START Reading text

Saturday, August 4, 2012

Library Leveling

During this past week's professional development, the subject of our classroom libraries came up several times. These libraries are an essential aspect of the reading workshop classroom.

I take a great deal of pride in my own library. I often tell my students that my book are like my children, and I expect them to treat my books with appropriate care. They usually take this charge quite seriously.

My library is voluminous and fairly quality in terms of books students want to read, but of course, it can always get better. For one, as I mentioned in an earlier post, I am working on incorporating more nonfiction.

Friday I started tackling the task of leveling my books. This does not, as one of my friends asked, mean that I stood there with a carpenter level to perfectly align my texts. Rather, through lots of googling, I'm attempting to research and assign a Fountas and Pinnell guided reading level to each of my books. I chose F & P over Lexile and DRA because frankly it's the one that makes the most sense to me. (Click here for a basic equivalency chart).

Wow, is this a big project!  I'm estimating I got through a third to half of my books in a little over four hours.  I really couldn't find any source of a comprehensive database, so for each book I ended up googling the title and "guided reading level."  Is there a better way to do this that someone can share?!

END Reading text
START Data to examine

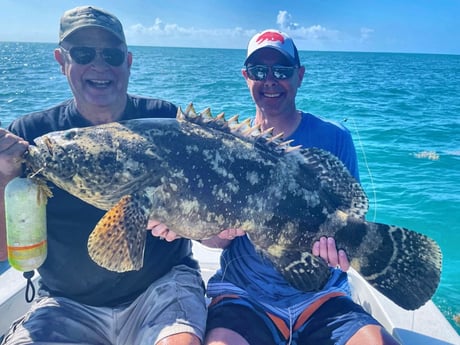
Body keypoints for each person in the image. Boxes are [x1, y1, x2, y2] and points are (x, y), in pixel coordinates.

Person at [0, 6, 206, 345]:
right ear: (61, 59)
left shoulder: (165, 120)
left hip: (162, 290)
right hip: (65, 305)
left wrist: (185, 221)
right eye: (83, 53)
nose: (99, 65)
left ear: (127, 61)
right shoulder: (32, 133)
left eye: (111, 54)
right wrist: (6, 178)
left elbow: (207, 211)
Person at [200, 30, 401, 345]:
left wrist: (342, 252)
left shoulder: (335, 137)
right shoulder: (226, 146)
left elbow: (351, 214)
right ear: (245, 76)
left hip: (323, 295)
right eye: (258, 71)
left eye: (281, 71)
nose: (270, 80)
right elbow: (212, 239)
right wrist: (219, 234)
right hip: (245, 294)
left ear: (299, 76)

END Data to examine

▶ _Action item_:
Reproduce the part of the blog post starting with "Saturday, August 4, 2012" and going on through "incorporating more nonfiction.", word for word. Answer from the blog post alone, not from the items.

▶ _Result for this task_:
Saturday, August 4, 2012

Library Leveling

During this past week's professional development, the subject of our classroom libraries came up several times. These libraries are an essential aspect of the reading workshop classroom.

I take a great deal of pride in my own library. I often tell my students that my book are like my children, and I expect them to treat my books with appropriate care. They usually take this charge quite seriously.

My library is voluminous and fairly quality in terms of books students want to read, but of course, it can always get better. For one, as I mentioned in an earlier post, I am working on incorporating more nonfiction.